Microemulsion electrokinetic chromatography (MEEKC) is a well-known mode of electromigration technique [7], [8], [9], [10], in which the pseudostationary phase is the dispersed phase of the ME. Despite the higher resolution potential than capillary zone electrophoresis (CZE) and micellar electrokinetic chromatography (MEKC) techniques [11], [12], [13], on-line preconcentration methods in combination with O/W MEEKC have not been studied so far during the analysis of highly hydrophobic compounds (log P _O/W > 4). The development of a sample matrix (SM) for high log P _O/W compounds is problematical due to the instability of the ME to changes in composition between the sample and the separation buffer zone; samples with a high concentration of organic solvents can lead to ME collapse and current disturbance. For this reason, separations of hydrophobic compounds by O/W MEEKC technique are based on the matrices prepared by dissolving the samples with a background electrolyte (BGE). This can lead to the inability of the application of such sample matrices in combination with preconcentration techniques [14], [15], [16]. Another advantage of proposed method over CZE and MEKC separations is that MEs have significantly higher solubility potential as they function as versatile solvents, therefore complex matrices consisting of both hydrophobic and hydrophilic compounds, separated under MEEKC conditions are common in the literature [17], [18], [19], [20]. The development of new methods for the separation highly hydrophobic compounds due to the composition of the sample matrix, and the possibility of combining them with on-line preconcentration techniques will advance the progress in the field of capillary electromigration methods.

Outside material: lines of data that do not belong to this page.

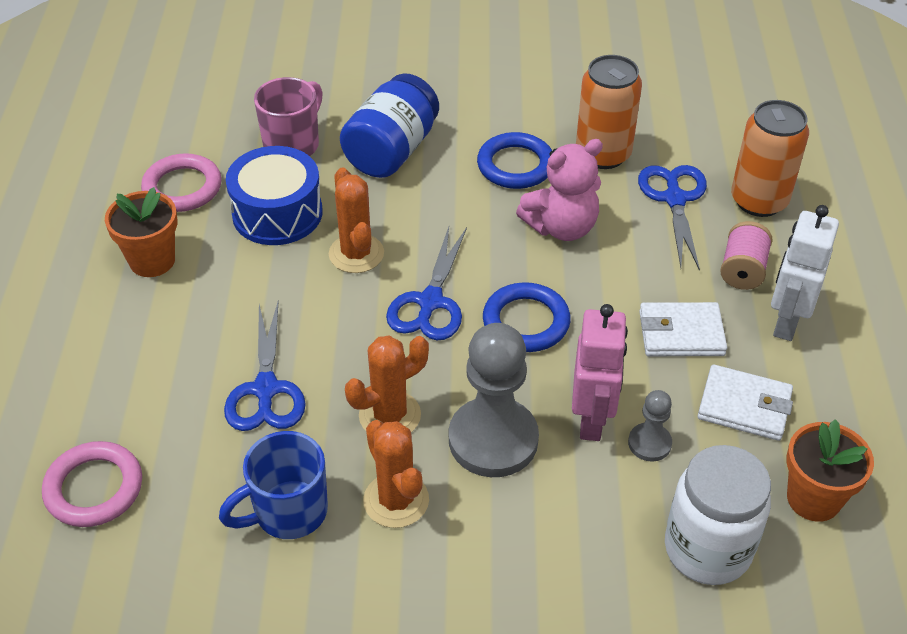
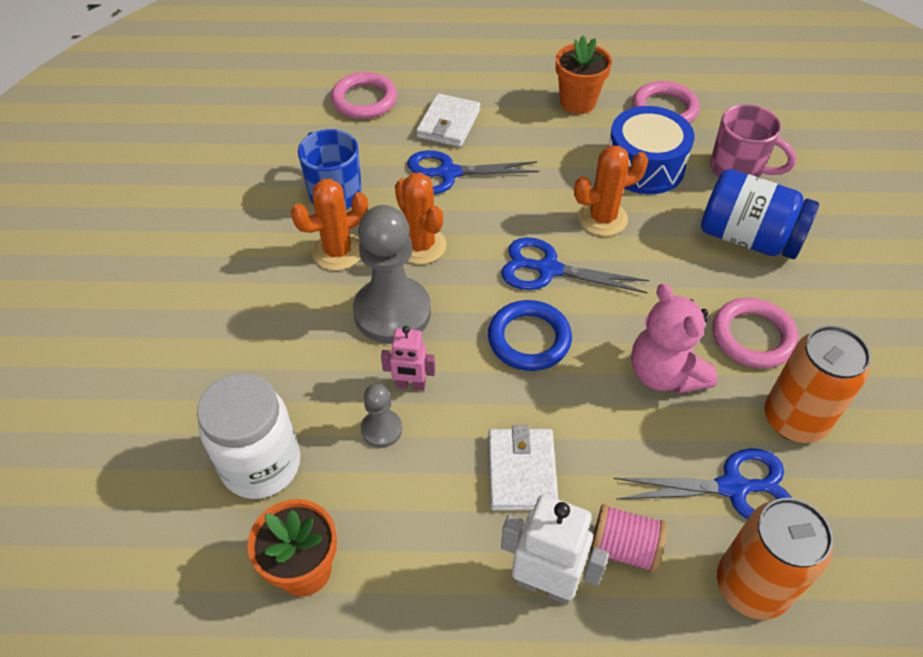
camera: 90 degrees right, 5 degrees up
(515, 165) = (752, 336): blue ring -> pink ring
(592, 420) = (410, 385): pink robot -> pink robot, size x0.61
(744, 406) = (424, 520): white wallet -> white wallet (448, 124)

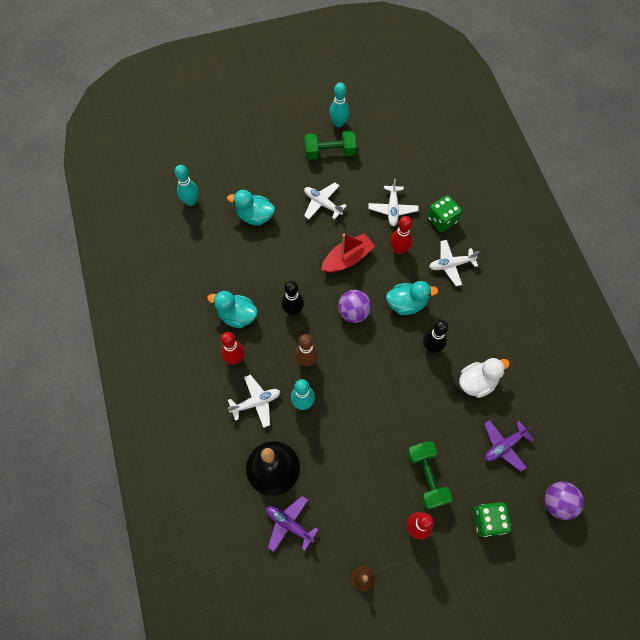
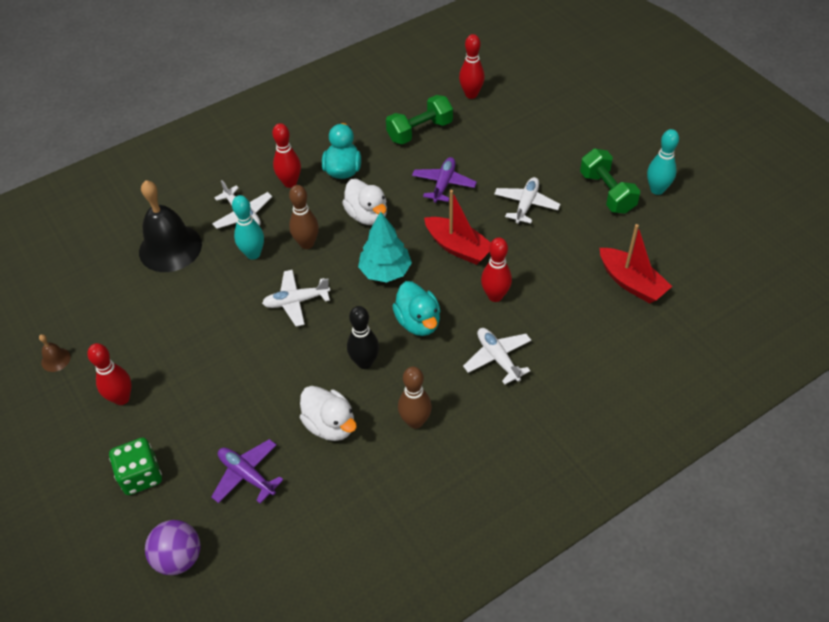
camera: 75 degrees right, 15 degrees down
(191, 201) = (471, 94): turquoise bowling pin -> red bowling pin
(255, 216) = (478, 150): turquoise duck -> none
(289, 524) = (109, 278): purple plane -> purple plane (443, 184)
(293, 310) = (367, 215): black bowling pin -> white duck
(353, 312) = (385, 271): purple ball -> turquoise tree
(392, 209) = (554, 275): white plane -> white plane (296, 301)
(413, 168) = (631, 283): none -> red boat
(426, 477) = (186, 395): green dumbbell -> green dumbbell (419, 131)
(442, 220) = (564, 333): green dice -> none
(487, 328) = (415, 421): none -> brown bowling pin

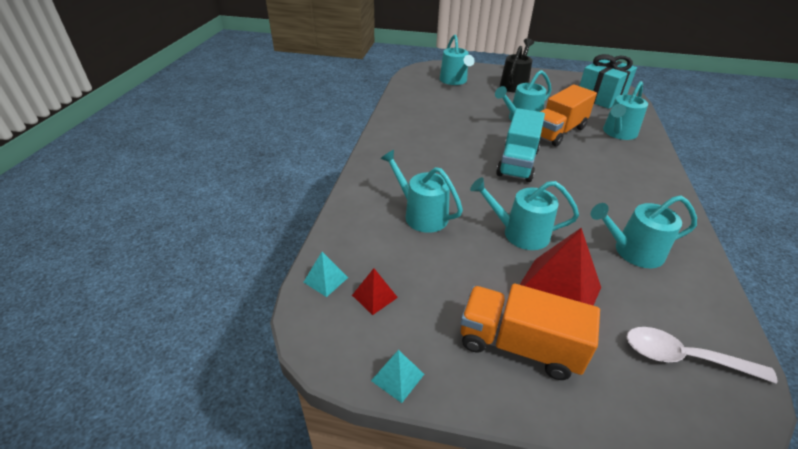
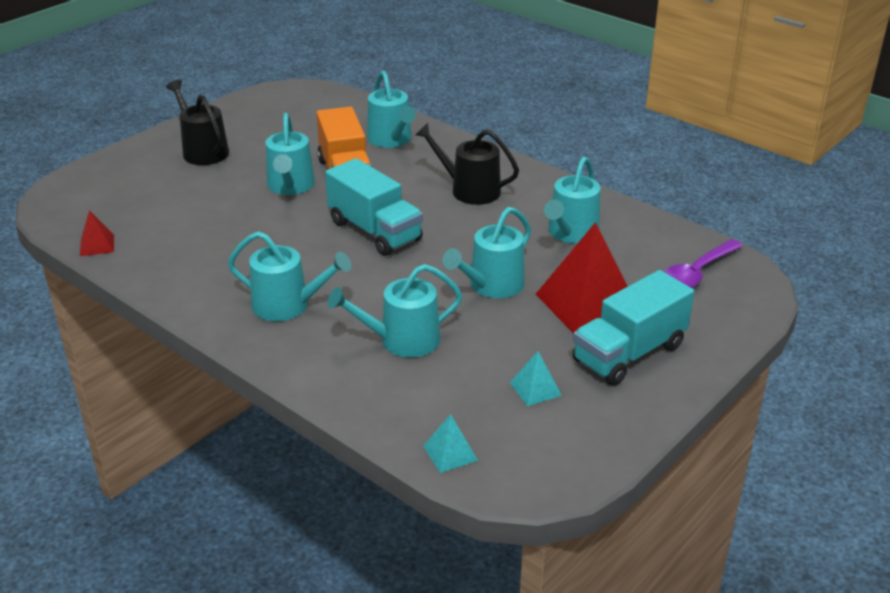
camera: 60 degrees left, 5 degrees down
(374, 296) = (504, 423): red pyramid -> red pyramid (97, 245)
(397, 377) = (616, 442): turquoise pyramid -> turquoise pyramid (535, 389)
(454, 81) = (127, 191): turquoise watering can -> turquoise watering can (287, 305)
(519, 345) = (629, 353): orange truck -> turquoise truck
(601, 97) = (309, 110): turquoise gift -> none
(613, 183) = (470, 190): none -> black watering can
(683, 357) = (695, 274): white spoon -> purple spoon

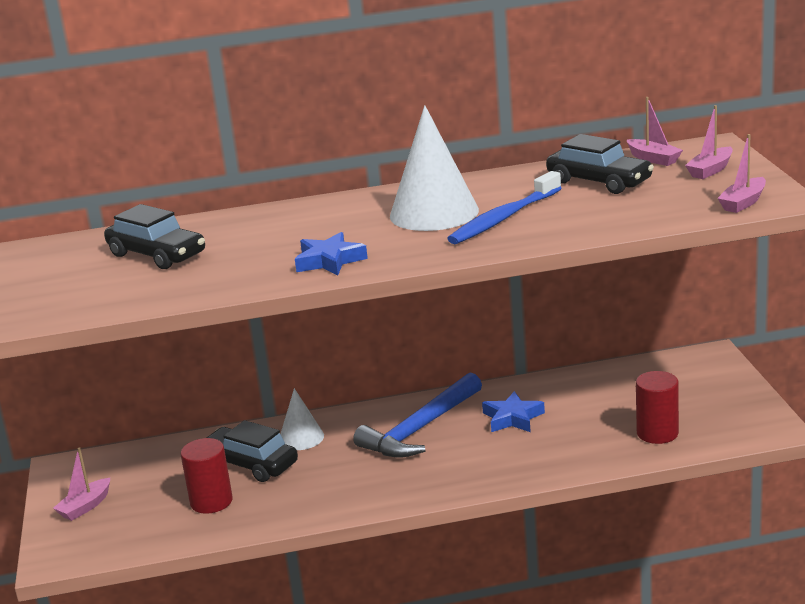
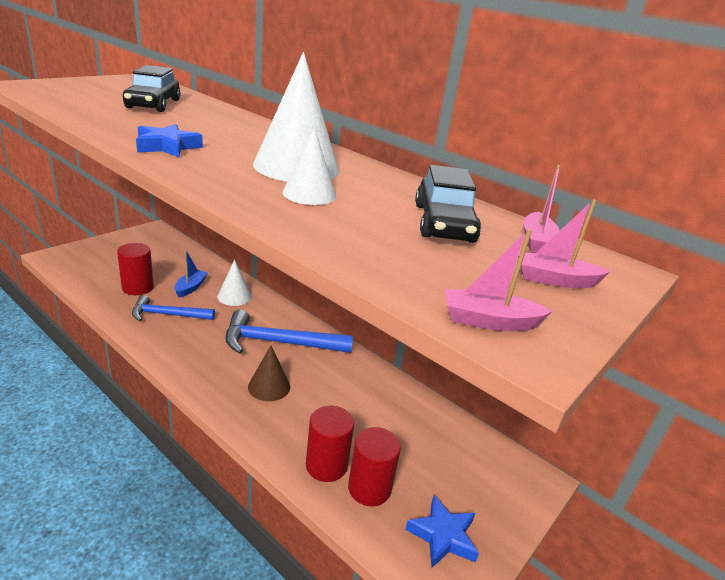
camera: 45 degrees right, 5 degrees up
(85, 507) = (114, 249): pink boat -> none
(250, 464) = (190, 287): black car -> blue boat
(296, 489) = (168, 315): none -> blue hammer
(486, 451) = (269, 386): none -> brown cone
(504, 218) = (309, 194): blue toothbrush -> white cone
(512, 418) = (327, 384): blue star -> blue star (443, 536)
(615, 446) = (326, 465): none -> red cylinder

Here, the development of sample matrix composition based on O/W NE prepared by cold dilution of O/W ME with water (Fig. 1) as a sample matrix for highly hydrophobic compounds has been presented. The aim of the study was to demonstrate that the NE matrix ensures the solubility of highly hydrophobic analytes, while providing them with a sufficient electric charge for the electrokinetic injection (EKI). Secondly, due to the low conductivity of NE matrices, the possibility of applying preconcentration methods based on EKI in an enhanced electric field for hydrophobic compounds was investigated. The prepared NEs were verified by dynamic light scattering technique to measure the particle size distribution, and the concentration sensitivity enhancement factor has been determined for menaquinone-7 (VK2) as exemplary sample.